Soupçonné de fraude, Carlos Ghosn, PDG de Renault‐Nissan, arrêté au Japon

Alors qu'était annoncée en milieu de matinée ce lundi l'arrestation au Japon pour malversations et dissimulation fiscale du PDG de Renault-Nissan, Carlos Ghosn, l'action du constructeur automobile français perdait plus de 10% à la bourse de Paris.

Arrêté, attaqué par sa propre entreprise et en passe d’être démis de ses fonctions de PDG de Nissan, le roc de l’industrie automobile française et mondiale, Carlos Ghosn, est en passe de tomber de son piédestal. Le PDG de Renault et de Nissan, habituellement à la une de l’actualité en France pour les débats autour de ses folles rémunérations, vient d’être arrêté au Japon pour des soupçons de malversations et de dissimulations de revenus au fisc japonais.

La nouvelle de son audition, annoncée aux alentours de 10h en France, puis de son arrestation ont lancé le décrochage de l’action Renault à la bourse de Paris.

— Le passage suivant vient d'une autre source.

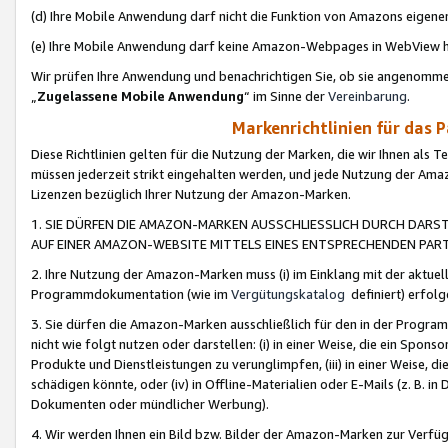
(d) Ihre Mobile Anwendung darf nicht die Funktion von Amazons eige
(e) Ihre Mobile Anwendung darf keine Amazon-Webpages in WebView 
Wir prüfen Ihre Anwendung und benachrichtigen Sie, ob sie angenomm
„
Zugelassene Mobile Anwendung
“ im Sinne der
Vereinbarung
.
Markenrichtlinien für das 
Diese Richtlinien gelten für die Nutzung der Marken, die wir Ihnen als 
müssen jederzeit strikt eingehalten werden, und jede Nutzung der Ama
Lizenzen bezüglich Ihrer Nutzung der Amazon-Marken.
1. SIE DÜRFEN DIE AMAZON-MARKEN AUSSCHLIESSLICH DURCH DARS
AUF EINER AMAZON-WEBSITE MITTELS EINES ENTSPRECHENDEN PART
2. Ihre Nutzung der Amazon-Marken muss (i) im Einklang mit der aktuells
Programmdokumentation (wie im
Vergütungskatalog
definiert) erfolg
3. Sie dürfen die Amazon-Marken ausschließlich für den in der Progr
nicht wie folgt nutzen oder darstellen: (i) in einer Weise, die ein Spo
Produkte und Dienstleistungen zu verunglimpfen, (iii) in einer Weise
schädigen könnte, oder (iv) in Offline-Materialien oder E-Mails (z. B.
Dokumenten oder mündlicher Werbung).
4. Wir werden Ihnen ein Bild bzw. Bilder der Amazon-Marken zur Verfüg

Elle perdait 10,4% à 12h30 pour atteindre 57,8 euros, son plus bas niveau depuis octobre 2014.

Avant même que son arrestation ait été annoncée, Nissan a confirmé dans un communiqué les accusations portées à l’encontre de son président et va proposer à son conseil d’administration de le démettre de ses fonctions de PDG. L’entreprise japonaise dit avoir réalisé pendant plusieurs mois une enquête interne sur son PDG suite au signalement d’un lanceur d’alerte.

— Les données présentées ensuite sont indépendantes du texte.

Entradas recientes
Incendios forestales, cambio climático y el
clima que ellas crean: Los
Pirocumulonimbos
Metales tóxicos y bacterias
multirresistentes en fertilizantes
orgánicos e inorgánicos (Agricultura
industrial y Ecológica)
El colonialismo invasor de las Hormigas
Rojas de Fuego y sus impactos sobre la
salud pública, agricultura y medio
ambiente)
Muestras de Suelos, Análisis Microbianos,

Ce franco‐libano‐brésilien de 64 ans dirige le groupe Renault‐Nissan‐Mitsubishi en tant PDG de Nissan depuis 2001 et de Renault depuis 2005. Il est très respecté au Japon et vu comme un chef d’entreprise aux méthodes révolutionnaires. Il est même le héros d’un manga, la bande dessinée japonaise, intitulé « L’histoire vraie de Monsieur Ghosn ».

En France, il est plus connu pour sa rémunération élevée pour son poste à Renault, entreprise en partie détenue par l’Etat. Il a gagné en tant que PDG de Renault 7,4 millions d’euros en 2017 et 9,2 millions pour le même poste à Nissan.